Il doppio ex. Alessandro Ambrosi: “Pisa e Juve Stabia possono essere le vere sorprese del torneo cadetto”

PISAAlessandro Ambrosi ex attaccante di Pisa e Juve Stabia è intervenuto alla trasmissione “Il Pungiglione Stabiese” condotta da Mario Vollono.

di Antonio Tognoli

Alessandro Ambrosi vestì la maglia nerazzurra dal 2002 al 2004. A Pisa fu soprannominato “Orco” e arrivò con grandi aspettative. Sessanta presenze condite da ventotto reti. Con la squadra allenata da mister Simonelli il primo anno della presidenza Mian-Gentili sfiora la promozione in serie B nell’infausta giornata di Bergamo dove i nerazzurri vennero sconfitti dall’Albinoleffe. Nell’estate del 2004 dopo sei mesi di turbolenze societarie passa a titolo definitivo alla Juve Stabia in Serie C2. Segna sedici reti con le Vespe ed è decisivo per il ritorno dei gialloble in serie C1 dove affronta da avversario il Pisa e promette di pagare la cena a tutti in caso di successo con i nerazzurri che viceversa conquistano il successo sulla Juve Stabia per 1-0 con la rete di Vincenzo Pellecchia. Poi i problemi finanziari della società campana nel 2006 lo costringono a cambiare casacca.

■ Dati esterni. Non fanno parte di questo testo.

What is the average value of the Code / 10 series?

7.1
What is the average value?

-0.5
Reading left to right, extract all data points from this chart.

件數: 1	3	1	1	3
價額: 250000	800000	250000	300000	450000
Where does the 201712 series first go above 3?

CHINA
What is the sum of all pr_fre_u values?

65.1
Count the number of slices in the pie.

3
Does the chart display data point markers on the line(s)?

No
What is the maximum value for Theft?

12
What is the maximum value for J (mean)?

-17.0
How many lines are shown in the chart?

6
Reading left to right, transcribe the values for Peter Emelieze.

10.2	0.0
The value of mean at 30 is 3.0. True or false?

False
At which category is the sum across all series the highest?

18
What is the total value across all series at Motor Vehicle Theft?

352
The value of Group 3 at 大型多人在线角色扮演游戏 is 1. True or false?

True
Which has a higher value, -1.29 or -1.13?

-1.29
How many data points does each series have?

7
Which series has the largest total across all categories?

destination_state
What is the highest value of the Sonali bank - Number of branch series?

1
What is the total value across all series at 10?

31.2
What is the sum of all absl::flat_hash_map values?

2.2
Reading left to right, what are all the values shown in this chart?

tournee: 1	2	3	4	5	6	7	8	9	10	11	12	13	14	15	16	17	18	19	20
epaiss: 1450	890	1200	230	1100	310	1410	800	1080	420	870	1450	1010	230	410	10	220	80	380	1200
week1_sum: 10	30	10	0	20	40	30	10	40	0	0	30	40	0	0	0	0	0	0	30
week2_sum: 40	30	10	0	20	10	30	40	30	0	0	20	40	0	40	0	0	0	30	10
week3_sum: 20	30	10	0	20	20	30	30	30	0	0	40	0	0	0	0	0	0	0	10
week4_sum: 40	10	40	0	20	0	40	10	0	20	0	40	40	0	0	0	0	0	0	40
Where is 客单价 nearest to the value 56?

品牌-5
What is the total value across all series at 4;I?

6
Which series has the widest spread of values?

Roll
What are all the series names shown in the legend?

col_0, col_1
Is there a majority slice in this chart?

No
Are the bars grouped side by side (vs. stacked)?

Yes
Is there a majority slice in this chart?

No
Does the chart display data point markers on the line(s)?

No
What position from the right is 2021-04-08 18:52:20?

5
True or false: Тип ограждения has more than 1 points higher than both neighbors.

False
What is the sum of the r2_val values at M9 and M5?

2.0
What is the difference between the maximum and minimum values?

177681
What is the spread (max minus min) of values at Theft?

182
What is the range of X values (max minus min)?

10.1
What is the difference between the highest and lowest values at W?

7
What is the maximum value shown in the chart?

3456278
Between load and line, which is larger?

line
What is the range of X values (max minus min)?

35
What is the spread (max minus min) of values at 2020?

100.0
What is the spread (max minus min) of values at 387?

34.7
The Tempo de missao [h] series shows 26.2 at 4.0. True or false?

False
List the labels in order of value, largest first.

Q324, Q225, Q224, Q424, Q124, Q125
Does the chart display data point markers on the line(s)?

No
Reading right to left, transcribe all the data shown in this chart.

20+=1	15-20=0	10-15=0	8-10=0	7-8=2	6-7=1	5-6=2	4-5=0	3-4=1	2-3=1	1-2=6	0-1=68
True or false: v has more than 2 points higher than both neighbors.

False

Ambrosi torna sulla sua esperienza nella città della Torre Pendente: “A Pisa nonostante le turbolenze degli ultimi sei mesi ho trascorso due anni stupendi assieme ai tifosi e alla società – afferma Alessandro Ambrosi – Pisa è una piazza importante ha una buona ossatura di squadra. Lo scorso anno è stata l’alterego della Juve Stabia. Dopo un inizio così così ha trovato la giusta quadratura ed è stata promossa con merito ai play – off. Quest’anno assieme alle Vespe potrebbe essere la vera sorpresa del torneo”.

“La sconfitta della Juve Stabia ad Empoli – afferma Ambrosi è figlia di un episodio opinabile. Le Vespe non meritavamo di perdere. La squadra gioca molto bene ed è ben allenata da Caserta. Il suo lavoro in questi anni ha dato i suoi frutti e quest’anno la Juve Stabia potrà fare un gran bel campionato, stabilendosi in questa categoria spero al più al lungo possibile”.